# WORK INSTRUCTIONS
Quote the rows word for word, starting at the first line and ending at the line that contains "Google Ads se". Include both of those lines.

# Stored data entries
*-*-*

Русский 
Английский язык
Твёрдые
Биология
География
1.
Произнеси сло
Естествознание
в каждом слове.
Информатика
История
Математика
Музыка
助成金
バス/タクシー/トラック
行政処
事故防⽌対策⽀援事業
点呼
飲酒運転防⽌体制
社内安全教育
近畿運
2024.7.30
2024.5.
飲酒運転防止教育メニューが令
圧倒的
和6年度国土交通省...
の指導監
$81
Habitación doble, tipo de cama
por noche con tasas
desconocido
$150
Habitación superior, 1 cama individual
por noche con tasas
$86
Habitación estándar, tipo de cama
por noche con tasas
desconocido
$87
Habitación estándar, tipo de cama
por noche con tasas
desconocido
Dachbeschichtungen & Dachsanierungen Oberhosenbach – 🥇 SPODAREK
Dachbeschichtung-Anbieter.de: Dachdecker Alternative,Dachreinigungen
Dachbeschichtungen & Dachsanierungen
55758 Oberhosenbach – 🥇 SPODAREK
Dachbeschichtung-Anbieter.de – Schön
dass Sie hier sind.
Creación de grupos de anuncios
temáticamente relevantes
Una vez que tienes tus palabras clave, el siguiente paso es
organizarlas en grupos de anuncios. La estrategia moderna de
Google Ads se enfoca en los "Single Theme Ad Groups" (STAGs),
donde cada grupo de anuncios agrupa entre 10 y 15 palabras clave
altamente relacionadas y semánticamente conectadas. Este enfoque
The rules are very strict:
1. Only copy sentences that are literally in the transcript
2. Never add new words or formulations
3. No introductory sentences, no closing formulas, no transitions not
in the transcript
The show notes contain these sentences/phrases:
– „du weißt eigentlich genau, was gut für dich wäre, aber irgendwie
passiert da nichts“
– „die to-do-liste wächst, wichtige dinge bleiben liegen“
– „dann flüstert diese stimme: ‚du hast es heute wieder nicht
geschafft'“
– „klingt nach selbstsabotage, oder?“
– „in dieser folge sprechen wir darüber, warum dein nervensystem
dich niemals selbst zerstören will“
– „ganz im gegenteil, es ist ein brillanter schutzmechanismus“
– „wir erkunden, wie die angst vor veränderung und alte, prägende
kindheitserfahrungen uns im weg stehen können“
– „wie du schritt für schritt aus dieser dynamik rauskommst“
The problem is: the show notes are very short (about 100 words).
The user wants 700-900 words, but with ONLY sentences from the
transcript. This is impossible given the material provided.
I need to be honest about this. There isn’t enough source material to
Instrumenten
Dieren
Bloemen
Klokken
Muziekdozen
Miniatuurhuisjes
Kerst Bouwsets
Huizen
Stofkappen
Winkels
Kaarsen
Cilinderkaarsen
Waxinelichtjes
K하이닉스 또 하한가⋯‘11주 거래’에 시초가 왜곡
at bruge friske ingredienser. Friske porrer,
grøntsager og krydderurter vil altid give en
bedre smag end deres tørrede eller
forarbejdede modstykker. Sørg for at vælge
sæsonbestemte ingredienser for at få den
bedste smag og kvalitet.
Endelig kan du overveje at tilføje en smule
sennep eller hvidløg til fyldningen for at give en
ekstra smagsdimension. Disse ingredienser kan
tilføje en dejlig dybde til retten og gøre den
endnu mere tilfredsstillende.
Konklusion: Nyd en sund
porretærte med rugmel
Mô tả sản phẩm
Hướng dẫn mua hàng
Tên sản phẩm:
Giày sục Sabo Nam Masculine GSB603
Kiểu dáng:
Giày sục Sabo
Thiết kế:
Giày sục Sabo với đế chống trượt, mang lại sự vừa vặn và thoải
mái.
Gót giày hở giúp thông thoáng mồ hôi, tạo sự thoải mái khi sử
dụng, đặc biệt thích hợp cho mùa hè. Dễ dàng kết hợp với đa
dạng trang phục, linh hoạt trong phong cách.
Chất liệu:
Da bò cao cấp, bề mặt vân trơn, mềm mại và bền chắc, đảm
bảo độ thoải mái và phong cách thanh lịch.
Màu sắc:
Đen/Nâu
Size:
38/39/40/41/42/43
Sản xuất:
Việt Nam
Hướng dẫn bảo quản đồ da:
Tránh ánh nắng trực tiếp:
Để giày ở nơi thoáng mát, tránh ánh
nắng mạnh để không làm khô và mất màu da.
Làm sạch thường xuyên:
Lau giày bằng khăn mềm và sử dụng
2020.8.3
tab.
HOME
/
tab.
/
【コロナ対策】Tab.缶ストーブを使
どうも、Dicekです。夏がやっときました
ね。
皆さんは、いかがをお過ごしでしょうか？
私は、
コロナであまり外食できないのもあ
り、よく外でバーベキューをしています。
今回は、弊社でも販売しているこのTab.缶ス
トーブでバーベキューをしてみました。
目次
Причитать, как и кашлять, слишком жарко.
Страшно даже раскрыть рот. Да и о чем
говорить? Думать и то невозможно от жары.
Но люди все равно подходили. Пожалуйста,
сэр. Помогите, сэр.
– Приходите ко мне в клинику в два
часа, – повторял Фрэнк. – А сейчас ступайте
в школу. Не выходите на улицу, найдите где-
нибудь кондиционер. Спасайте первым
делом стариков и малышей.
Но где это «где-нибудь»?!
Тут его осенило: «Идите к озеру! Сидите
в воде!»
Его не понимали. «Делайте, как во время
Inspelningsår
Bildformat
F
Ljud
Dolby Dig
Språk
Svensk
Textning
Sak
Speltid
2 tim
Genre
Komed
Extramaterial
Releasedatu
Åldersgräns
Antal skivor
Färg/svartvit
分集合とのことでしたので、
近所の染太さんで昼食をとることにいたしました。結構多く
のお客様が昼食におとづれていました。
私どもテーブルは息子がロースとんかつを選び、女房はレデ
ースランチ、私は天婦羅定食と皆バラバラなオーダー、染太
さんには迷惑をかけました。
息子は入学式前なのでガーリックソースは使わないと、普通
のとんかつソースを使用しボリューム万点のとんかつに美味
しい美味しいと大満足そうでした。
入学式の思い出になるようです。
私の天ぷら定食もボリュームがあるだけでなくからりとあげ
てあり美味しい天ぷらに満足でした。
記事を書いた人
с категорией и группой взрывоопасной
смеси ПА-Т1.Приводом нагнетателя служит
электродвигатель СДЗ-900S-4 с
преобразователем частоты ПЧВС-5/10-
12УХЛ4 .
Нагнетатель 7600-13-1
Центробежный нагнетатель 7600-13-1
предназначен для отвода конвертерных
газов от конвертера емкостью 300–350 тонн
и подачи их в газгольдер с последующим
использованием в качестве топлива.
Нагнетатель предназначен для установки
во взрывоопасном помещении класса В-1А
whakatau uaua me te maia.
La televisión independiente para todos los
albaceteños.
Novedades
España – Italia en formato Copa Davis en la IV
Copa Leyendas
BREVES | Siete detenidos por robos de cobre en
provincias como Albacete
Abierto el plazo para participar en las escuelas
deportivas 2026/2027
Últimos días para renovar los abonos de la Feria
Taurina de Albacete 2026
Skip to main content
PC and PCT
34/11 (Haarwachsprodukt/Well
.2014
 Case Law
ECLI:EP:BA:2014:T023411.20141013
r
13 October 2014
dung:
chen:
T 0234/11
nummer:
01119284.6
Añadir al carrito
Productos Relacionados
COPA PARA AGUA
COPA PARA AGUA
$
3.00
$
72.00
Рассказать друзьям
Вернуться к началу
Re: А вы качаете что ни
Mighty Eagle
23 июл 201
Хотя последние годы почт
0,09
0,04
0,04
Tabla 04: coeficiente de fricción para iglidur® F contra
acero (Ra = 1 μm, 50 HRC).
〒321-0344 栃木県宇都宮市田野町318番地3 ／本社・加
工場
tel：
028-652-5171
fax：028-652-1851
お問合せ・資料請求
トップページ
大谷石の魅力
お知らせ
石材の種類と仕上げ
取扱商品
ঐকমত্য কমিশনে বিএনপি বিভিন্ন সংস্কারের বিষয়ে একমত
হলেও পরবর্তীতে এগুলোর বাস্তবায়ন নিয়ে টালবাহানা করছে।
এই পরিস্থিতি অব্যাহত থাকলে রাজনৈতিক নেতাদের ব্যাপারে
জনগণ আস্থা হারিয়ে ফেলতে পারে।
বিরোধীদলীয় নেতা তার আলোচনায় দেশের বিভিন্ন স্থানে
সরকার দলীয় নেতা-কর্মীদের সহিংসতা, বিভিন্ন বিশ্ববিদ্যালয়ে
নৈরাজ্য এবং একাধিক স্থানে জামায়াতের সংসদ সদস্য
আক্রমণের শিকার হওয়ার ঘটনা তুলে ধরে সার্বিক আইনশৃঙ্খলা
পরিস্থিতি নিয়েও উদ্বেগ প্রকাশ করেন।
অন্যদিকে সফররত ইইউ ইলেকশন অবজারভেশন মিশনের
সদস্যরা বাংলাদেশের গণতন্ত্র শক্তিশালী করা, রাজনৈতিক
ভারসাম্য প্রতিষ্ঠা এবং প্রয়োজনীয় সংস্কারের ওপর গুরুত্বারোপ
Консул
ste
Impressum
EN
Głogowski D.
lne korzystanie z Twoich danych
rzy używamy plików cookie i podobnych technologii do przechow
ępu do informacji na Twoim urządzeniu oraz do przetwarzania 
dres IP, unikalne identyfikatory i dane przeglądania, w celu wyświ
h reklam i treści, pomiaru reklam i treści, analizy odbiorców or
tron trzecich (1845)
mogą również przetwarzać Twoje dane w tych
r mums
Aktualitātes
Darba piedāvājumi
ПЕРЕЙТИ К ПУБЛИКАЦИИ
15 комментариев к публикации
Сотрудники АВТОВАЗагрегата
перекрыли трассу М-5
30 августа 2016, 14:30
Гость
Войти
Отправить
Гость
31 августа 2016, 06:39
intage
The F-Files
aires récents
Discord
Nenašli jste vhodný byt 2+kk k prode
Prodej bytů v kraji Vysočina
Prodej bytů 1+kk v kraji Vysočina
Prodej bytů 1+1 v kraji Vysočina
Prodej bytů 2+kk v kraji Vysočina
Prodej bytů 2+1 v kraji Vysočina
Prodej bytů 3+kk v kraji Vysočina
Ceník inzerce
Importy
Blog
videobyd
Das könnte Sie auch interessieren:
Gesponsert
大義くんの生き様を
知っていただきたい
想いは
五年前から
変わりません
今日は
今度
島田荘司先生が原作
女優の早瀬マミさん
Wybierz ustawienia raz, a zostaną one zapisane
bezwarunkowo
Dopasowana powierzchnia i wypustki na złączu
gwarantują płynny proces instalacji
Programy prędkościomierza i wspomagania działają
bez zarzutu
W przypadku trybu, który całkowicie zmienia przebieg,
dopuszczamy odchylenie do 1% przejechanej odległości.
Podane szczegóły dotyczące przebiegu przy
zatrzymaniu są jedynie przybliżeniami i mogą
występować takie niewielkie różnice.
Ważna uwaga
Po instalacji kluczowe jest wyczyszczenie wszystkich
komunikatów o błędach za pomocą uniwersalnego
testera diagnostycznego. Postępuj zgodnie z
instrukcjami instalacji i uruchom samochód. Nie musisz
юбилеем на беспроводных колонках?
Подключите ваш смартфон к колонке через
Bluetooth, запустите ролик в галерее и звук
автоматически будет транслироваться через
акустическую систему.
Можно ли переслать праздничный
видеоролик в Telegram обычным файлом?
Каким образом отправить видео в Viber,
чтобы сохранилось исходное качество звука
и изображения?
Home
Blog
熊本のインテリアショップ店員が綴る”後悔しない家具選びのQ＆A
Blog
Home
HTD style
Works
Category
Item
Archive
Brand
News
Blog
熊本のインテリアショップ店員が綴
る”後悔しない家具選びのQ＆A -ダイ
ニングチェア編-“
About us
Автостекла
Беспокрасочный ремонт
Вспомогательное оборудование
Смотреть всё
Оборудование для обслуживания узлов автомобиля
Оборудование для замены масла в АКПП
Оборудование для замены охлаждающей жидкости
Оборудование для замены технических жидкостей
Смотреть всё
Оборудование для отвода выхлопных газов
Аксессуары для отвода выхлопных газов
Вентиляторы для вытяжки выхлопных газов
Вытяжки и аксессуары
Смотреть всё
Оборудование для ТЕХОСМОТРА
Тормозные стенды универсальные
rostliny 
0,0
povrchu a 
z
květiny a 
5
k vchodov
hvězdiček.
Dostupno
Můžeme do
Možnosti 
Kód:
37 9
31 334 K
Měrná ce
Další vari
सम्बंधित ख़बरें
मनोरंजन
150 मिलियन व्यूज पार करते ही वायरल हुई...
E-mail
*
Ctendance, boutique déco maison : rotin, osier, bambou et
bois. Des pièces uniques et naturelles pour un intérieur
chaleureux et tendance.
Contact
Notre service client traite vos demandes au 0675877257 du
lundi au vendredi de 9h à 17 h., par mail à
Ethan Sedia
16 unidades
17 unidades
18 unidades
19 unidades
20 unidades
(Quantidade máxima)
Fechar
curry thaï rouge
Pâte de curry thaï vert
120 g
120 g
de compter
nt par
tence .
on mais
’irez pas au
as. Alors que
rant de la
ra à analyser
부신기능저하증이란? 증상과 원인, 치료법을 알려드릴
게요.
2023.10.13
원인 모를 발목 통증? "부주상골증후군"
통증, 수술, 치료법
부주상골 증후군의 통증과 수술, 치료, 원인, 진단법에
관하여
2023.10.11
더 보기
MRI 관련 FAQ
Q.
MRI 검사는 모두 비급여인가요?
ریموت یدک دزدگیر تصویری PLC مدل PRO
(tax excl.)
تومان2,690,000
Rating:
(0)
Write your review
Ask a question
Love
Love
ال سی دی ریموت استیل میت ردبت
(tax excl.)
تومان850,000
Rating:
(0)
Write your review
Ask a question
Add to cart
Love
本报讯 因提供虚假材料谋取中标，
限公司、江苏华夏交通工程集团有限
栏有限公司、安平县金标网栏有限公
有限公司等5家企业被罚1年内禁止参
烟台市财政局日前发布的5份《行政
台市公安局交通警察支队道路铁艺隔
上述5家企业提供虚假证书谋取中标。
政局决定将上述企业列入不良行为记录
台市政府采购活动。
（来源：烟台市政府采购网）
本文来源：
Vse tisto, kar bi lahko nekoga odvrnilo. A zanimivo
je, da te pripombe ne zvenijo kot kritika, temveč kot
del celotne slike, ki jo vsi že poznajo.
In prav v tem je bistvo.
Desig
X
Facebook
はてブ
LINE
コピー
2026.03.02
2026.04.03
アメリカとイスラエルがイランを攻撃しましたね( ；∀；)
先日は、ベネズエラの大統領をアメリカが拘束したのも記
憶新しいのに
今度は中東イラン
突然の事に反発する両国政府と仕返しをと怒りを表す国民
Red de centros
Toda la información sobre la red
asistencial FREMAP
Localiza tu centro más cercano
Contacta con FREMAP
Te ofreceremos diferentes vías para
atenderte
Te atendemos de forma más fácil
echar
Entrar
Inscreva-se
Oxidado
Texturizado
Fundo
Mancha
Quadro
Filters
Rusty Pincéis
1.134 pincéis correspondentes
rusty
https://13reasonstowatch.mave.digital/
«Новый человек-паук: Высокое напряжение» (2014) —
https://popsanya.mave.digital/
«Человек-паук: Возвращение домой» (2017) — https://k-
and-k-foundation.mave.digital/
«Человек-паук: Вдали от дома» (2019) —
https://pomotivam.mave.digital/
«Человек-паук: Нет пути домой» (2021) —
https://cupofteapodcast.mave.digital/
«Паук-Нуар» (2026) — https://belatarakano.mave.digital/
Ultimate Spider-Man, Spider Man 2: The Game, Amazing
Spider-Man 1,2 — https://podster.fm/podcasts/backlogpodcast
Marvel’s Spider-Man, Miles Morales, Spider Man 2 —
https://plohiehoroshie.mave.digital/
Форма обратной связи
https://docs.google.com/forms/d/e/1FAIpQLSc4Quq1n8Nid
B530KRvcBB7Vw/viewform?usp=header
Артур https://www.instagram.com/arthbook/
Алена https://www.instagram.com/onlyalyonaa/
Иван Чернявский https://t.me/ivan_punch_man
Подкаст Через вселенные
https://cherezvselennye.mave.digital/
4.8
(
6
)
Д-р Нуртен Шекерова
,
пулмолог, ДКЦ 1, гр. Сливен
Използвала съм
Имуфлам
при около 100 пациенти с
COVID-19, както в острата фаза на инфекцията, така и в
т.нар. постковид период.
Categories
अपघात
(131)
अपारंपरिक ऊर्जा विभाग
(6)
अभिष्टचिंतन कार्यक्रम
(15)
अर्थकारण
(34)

*-*-*

# ANSWER TO THIS EXERCISE
Русский 
Английский язык
Твёрдые
Биология
География
1.
Произнеси сло
Естествознание
в каждом слове.
Информатика
История
Математика
Музыка
助成金
バス/タクシー/トラック
行政処
事故防⽌対策⽀援事業
点呼
飲酒運転防⽌体制
社内安全教育
近畿運
2024.7.30
2024.5.
飲酒運転防止教育メニューが令
圧倒的
和6年度国土交通省...
の指導監
$81
Habitación doble, tipo de cama
por noche con tasas
desconocido
$150
Habitación superior, 1 cama individual
por noche con tasas
$86
Habitación estándar, tipo de cama
por noche con tasas
desconocido
$87
Habitación estándar, tipo de cama
por noche con tasas
desconocido
Dachbeschichtungen & Dachsanierungen Oberhosenbach – 🥇 SPODAREK
Dachbeschichtung-Anbieter.de: Dachdecker Alternative,Dachreinigungen
Dachbeschichtungen & Dachsanierungen
55758 Oberhosenbach – 🥇 SPODAREK
Dachbeschichtung-Anbieter.de – Schön
dass Sie hier sind.
Creación de grupos de anuncios
temáticamente relevantes
Una vez que tienes tus palabras clave, el siguiente paso es
organizarlas en grupos de anuncios. La estrategia moderna de
Google Ads se enfoca en los "Single Theme Ad Groups" (STAGs),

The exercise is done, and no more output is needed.